People are at risk every day, yet many do not take the time to evaluate whether or not they have the appropriate insurance coverage.  Mortality is a fact and unless you want to leave your family in a financially devastating situation, you should recognize the need for life insurance and the impact of inadequate coverage.

Once you evaluate the impact (monetary cost) of premature death, disability, or incapacity, you have the option to deal with the inadequacy in three ways:

1. Risk Retention- When you decide to retain the risk, you are in effect choosing to absorb all potential losses personally (as a family) if they occur.  This option is only suitable if you can easily afford the losses if they occurred tomorrow or any day in the future. 

People who are unable to retain the risk, but consciously or unconsciously choose risk retention may be facing an enormous lifestyle change possibly forcing the family members to sell their home, face bankruptcy or the inability to provide for their children’s college education.

2. Risk Reduction- Certain steps can be taken to help reduce the chance of loss.  For example, wearing a seat belt in your car, don’t speed, don’t drink and drive, don’t smoke, maintain a healthy lifestyle.  These steps are an attempt to reduce the risk by trying to prevent the loss or the chance that the loss will occur.  Unfortunately, there is no possible way to completely eliminate the potential loss from death.
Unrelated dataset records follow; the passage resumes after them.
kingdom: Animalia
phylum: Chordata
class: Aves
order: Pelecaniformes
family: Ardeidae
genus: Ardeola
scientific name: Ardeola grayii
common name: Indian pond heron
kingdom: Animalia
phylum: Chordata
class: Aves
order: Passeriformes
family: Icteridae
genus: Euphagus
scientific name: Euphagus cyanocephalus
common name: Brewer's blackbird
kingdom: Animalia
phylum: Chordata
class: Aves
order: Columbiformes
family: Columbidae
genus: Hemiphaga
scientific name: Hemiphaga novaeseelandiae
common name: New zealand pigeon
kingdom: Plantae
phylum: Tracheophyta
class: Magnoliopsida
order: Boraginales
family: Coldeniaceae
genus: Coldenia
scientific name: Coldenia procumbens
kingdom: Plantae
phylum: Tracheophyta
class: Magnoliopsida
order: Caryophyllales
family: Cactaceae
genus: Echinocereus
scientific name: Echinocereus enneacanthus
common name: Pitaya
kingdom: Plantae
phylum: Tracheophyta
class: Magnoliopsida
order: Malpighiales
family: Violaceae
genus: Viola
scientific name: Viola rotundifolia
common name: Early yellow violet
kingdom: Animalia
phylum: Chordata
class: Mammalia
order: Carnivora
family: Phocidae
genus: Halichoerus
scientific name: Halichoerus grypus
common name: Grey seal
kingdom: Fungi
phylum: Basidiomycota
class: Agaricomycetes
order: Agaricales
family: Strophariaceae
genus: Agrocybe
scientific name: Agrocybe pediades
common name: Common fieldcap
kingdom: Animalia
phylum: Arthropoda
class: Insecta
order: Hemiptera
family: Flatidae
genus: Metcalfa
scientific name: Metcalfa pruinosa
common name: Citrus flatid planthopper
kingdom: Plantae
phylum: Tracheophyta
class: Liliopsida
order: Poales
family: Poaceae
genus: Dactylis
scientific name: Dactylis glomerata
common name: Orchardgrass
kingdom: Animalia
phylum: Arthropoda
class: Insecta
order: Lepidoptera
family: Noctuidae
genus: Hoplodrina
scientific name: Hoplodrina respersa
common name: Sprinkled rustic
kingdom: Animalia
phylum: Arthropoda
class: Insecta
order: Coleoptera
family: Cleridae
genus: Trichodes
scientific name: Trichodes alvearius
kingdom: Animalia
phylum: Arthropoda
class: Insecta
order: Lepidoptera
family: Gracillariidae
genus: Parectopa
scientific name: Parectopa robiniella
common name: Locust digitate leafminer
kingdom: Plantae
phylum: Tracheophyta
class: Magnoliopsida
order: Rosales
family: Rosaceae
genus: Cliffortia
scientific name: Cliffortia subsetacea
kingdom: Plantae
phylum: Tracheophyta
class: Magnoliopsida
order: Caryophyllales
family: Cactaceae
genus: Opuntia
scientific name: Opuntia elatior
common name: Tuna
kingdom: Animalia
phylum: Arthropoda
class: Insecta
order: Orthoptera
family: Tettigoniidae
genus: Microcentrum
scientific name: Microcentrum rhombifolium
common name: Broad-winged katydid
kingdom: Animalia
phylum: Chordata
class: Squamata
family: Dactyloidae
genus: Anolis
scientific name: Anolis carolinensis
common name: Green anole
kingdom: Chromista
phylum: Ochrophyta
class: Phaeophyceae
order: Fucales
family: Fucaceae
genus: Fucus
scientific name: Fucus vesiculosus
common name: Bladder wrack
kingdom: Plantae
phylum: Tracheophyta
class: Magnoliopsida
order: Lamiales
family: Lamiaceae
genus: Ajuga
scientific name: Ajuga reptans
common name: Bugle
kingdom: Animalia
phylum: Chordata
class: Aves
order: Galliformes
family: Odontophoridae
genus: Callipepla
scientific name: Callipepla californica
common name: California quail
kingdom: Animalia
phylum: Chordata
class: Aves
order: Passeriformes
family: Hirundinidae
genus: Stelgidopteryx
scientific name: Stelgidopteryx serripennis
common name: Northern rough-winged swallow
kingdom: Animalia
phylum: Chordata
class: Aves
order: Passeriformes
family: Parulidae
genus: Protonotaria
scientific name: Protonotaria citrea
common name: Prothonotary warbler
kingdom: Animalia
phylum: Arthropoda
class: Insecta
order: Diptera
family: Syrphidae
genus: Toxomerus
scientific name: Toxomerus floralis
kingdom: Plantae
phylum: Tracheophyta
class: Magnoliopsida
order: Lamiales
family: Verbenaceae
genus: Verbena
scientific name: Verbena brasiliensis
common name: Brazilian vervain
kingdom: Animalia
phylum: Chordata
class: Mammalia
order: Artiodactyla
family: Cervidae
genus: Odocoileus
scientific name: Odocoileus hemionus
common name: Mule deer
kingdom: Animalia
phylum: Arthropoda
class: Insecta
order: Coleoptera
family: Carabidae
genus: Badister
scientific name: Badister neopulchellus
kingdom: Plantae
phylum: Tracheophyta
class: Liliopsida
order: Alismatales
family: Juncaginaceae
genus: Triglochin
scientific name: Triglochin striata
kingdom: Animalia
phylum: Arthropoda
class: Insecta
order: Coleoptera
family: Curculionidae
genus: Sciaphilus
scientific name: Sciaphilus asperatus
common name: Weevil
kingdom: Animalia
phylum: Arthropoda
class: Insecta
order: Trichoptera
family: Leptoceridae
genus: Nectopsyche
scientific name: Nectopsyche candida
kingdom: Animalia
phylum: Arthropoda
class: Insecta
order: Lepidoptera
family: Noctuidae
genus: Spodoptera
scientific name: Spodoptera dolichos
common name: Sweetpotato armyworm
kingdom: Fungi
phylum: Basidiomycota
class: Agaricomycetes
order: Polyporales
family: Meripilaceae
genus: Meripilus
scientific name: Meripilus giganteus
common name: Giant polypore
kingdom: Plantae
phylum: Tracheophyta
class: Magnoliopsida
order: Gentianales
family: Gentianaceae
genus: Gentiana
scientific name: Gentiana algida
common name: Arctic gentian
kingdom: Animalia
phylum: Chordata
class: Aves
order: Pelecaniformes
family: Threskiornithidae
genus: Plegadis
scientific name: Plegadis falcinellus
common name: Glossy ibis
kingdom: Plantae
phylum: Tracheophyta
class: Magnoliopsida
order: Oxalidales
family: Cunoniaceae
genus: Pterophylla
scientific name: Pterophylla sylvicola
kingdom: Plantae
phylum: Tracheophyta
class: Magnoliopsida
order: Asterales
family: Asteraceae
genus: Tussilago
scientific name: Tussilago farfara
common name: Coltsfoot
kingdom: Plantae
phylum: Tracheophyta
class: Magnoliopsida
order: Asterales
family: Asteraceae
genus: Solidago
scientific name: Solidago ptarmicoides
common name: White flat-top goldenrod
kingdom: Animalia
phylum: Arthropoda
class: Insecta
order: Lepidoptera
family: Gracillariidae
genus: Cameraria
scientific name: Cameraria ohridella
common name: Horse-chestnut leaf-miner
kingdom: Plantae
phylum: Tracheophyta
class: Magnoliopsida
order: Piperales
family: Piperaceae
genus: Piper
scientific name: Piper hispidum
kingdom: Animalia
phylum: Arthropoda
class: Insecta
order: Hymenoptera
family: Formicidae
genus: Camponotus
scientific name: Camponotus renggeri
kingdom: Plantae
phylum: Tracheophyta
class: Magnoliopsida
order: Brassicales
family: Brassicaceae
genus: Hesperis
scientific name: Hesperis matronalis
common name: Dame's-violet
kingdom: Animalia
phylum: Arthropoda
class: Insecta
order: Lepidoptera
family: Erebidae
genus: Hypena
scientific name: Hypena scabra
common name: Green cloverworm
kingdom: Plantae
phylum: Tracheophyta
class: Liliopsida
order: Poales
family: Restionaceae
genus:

3. Risk Transfer- A person can transfer the risk to a third party (insurance company) by purchasing an appropriate amount of insurance coverage.  In exchange for a specified minimum amount, the risk is essentially transferred to the insurance company and they become responsible for the losses when they occur.  Transferring the risk to an insurance company is typically the most cost effective and efficient way for an individual/family to deal with death, disability or incapacity.